*** Opening of Data for this task ***

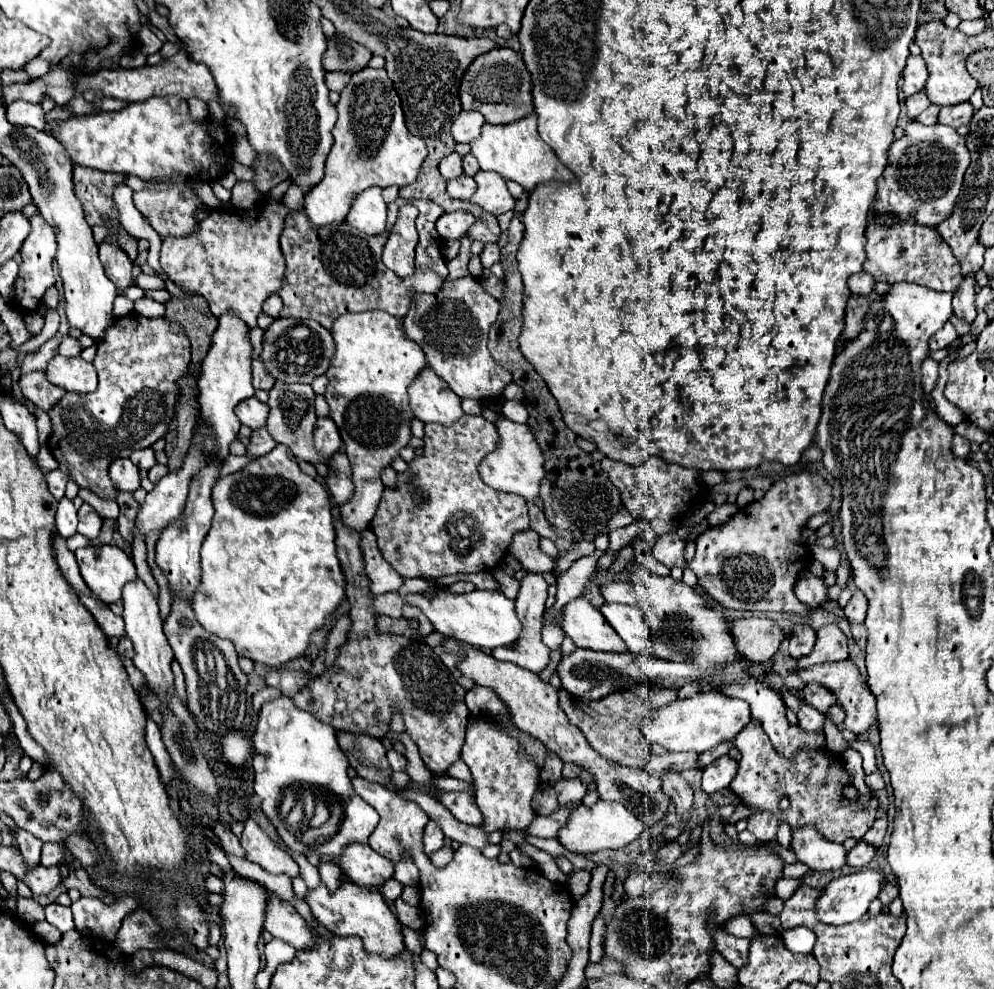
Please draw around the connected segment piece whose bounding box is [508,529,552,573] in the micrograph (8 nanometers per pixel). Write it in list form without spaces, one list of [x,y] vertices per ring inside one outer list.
[[[528,529],[526,533],[518,533],[516,539],[510,545],[510,555],[520,561],[522,571],[536,571],[536,573],[546,573],[546,565],[552,565],[552,557],[542,553],[538,547],[538,533]]]

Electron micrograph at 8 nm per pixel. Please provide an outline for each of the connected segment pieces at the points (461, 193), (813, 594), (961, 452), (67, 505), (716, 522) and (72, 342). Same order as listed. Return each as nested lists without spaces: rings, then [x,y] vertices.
[[[464,173],[458,175],[458,177],[454,177],[454,179],[448,179],[446,185],[448,185],[446,187],[448,195],[454,197],[454,199],[470,199],[472,193],[476,191],[474,179],[470,175],[464,175]]]
[[[808,569],[800,573],[798,581],[796,581],[796,587],[794,587],[794,593],[796,597],[800,597],[800,601],[804,605],[822,605],[828,595],[826,595],[826,585],[820,577],[814,577]]]
[[[954,435],[954,441],[952,441],[952,451],[958,455],[958,457],[968,457],[970,453],[970,441],[962,435]]]
[[[66,497],[58,503],[58,511],[56,511],[56,529],[60,531],[60,535],[64,539],[72,537],[76,533],[76,525],[78,525],[78,513],[76,507],[72,505],[72,501],[68,501]]]
[[[724,503],[719,508],[717,507],[708,517],[708,523],[710,527],[720,526],[723,523],[728,522],[728,520],[736,513],[738,506],[734,504]]]
[[[64,337],[64,341],[62,341],[62,345],[60,345],[60,349],[58,349],[58,353],[62,353],[62,355],[80,355],[82,353],[82,345],[80,345],[80,341],[78,339],[74,339],[74,337]]]

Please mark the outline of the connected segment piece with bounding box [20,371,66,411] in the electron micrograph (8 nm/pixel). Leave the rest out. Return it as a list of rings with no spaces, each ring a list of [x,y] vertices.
[[[32,371],[32,373],[22,375],[20,377],[20,389],[22,389],[22,395],[26,399],[30,399],[36,407],[40,407],[44,411],[48,411],[60,399],[60,395],[66,393],[58,385],[52,385],[46,379],[44,371]]]

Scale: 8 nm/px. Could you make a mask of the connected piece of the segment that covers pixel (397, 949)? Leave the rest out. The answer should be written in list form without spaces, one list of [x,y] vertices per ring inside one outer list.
[[[344,879],[338,883],[336,891],[330,891],[324,883],[320,883],[318,887],[308,889],[304,899],[310,905],[314,917],[334,935],[340,935],[340,937],[358,935],[370,953],[380,953],[382,957],[394,957],[404,951],[400,923],[380,893],[370,893],[368,889],[358,887],[352,881]]]

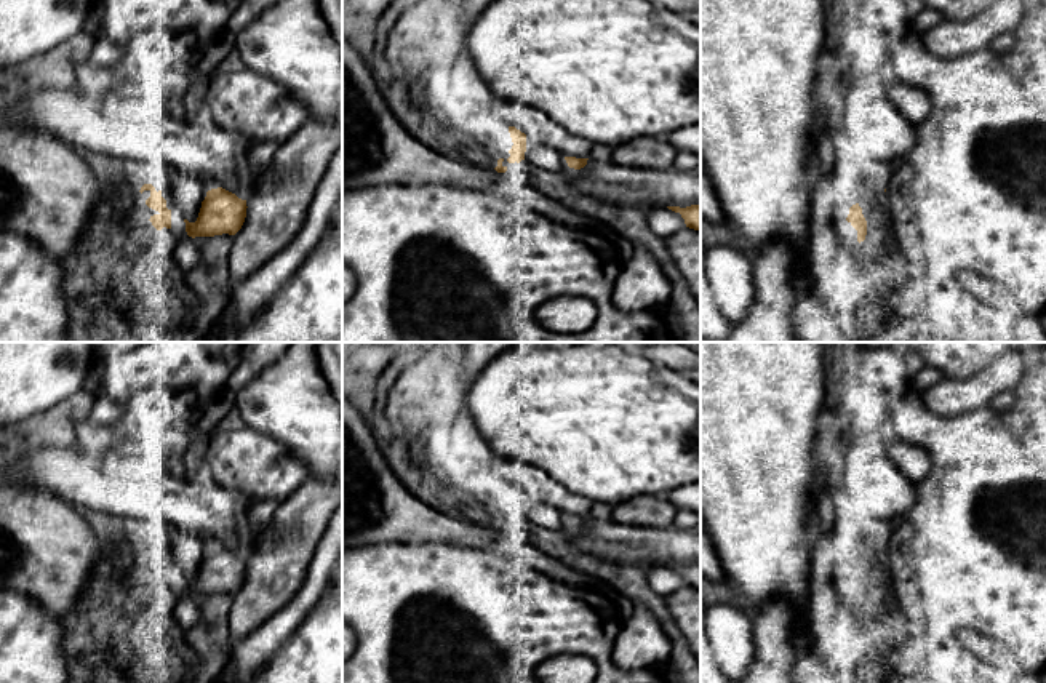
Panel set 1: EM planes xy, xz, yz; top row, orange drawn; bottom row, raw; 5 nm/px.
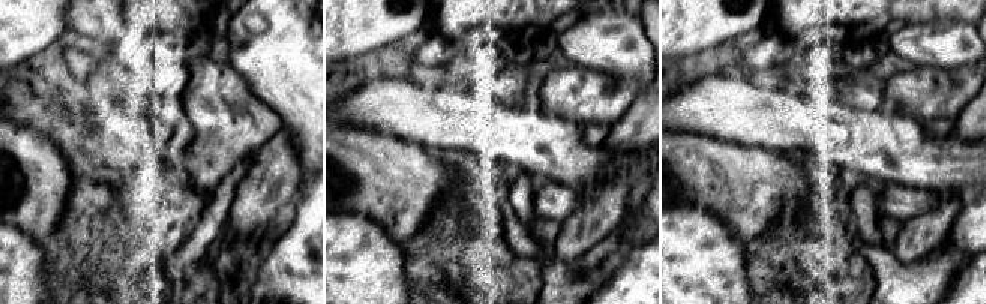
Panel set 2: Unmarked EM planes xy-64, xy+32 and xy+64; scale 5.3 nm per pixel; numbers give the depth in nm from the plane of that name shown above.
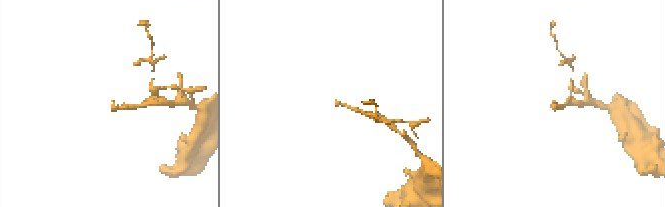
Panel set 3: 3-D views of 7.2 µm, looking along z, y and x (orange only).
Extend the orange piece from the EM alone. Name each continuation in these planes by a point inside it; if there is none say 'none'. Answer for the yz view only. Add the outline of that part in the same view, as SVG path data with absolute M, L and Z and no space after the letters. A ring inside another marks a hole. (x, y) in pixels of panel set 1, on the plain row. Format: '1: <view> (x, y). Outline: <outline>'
none

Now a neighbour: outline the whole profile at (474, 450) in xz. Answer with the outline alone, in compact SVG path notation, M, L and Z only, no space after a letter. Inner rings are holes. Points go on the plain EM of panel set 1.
M464 408L453 430L453 445L461 449L464 461L470 467L486 467L491 461L489 446L475 433L467 417L469 413Z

*** Close of Data for this task ***

__Exercise__
Give back exactly the lines above from the one with "Electron micrograph at" through the one with "Panel set 1: EM", both included. Pictures don't belong in the copy.

__Result of the exercise__
Electron micrograph at 8 nm per pixel. Please provide an outline for each of the connected segment pieces at the points (461, 193), (813, 594), (961, 452), (67, 505), (716, 522) and (72, 342). Same order as listed. Return each as nested lists without spaces: rings, then [x,y] vertices.
[[[464,173],[458,175],[458,177],[454,177],[454,179],[448,179],[446,185],[448,185],[446,187],[448,195],[454,197],[454,199],[470,199],[472,193],[476,191],[474,179],[470,175],[464,175]]]
[[[808,569],[800,573],[798,581],[796,581],[796,587],[794,587],[794,593],[796,597],[800,597],[800,601],[804,605],[822,605],[828,595],[826,595],[826,585],[820,577],[814,577]]]
[[[954,435],[954,441],[952,441],[952,451],[958,455],[958,457],[968,457],[970,453],[970,441],[962,435]]]
[[[66,497],[58,503],[58,511],[56,511],[56,529],[60,531],[60,535],[64,539],[72,537],[76,533],[76,525],[78,525],[78,513],[76,507],[72,505],[72,501],[68,501]]]
[[[724,503],[719,508],[717,507],[708,517],[708,523],[710,527],[720,526],[723,523],[728,522],[728,520],[736,513],[738,506],[734,504]]]
[[[64,337],[64,341],[62,341],[62,345],[60,345],[60,349],[58,349],[58,353],[62,353],[62,355],[80,355],[82,353],[82,345],[80,345],[80,341],[78,339],[74,339],[74,337]]]

Please mark the outline of the connected segment piece with bounding box [20,371,66,411] in the electron micrograph (8 nm/pixel). Leave the rest out. Return it as a list of rings with no spaces, each ring a list of [x,y] vertices.
[[[32,371],[32,373],[22,375],[20,377],[20,389],[22,389],[22,395],[26,399],[30,399],[36,407],[40,407],[44,411],[48,411],[60,399],[60,395],[66,393],[58,385],[52,385],[46,379],[44,371]]]

Scale: 8 nm/px. Could you make a mask of the connected piece of the segment that covers pixel (397, 949)? Leave the rest out. The answer should be written in list form without spaces, one list of [x,y] vertices per ring inside one outer list.
[[[344,879],[338,883],[336,891],[330,891],[324,883],[320,883],[318,887],[308,889],[304,899],[310,905],[314,917],[334,935],[340,935],[340,937],[358,935],[370,953],[380,953],[382,957],[394,957],[404,951],[400,923],[380,893],[370,893],[368,889],[358,887],[352,881]]]

Panel set 1: EM planes xy, xz, yz; top row, orange drawn; bottom row, raw; 5 nm/px.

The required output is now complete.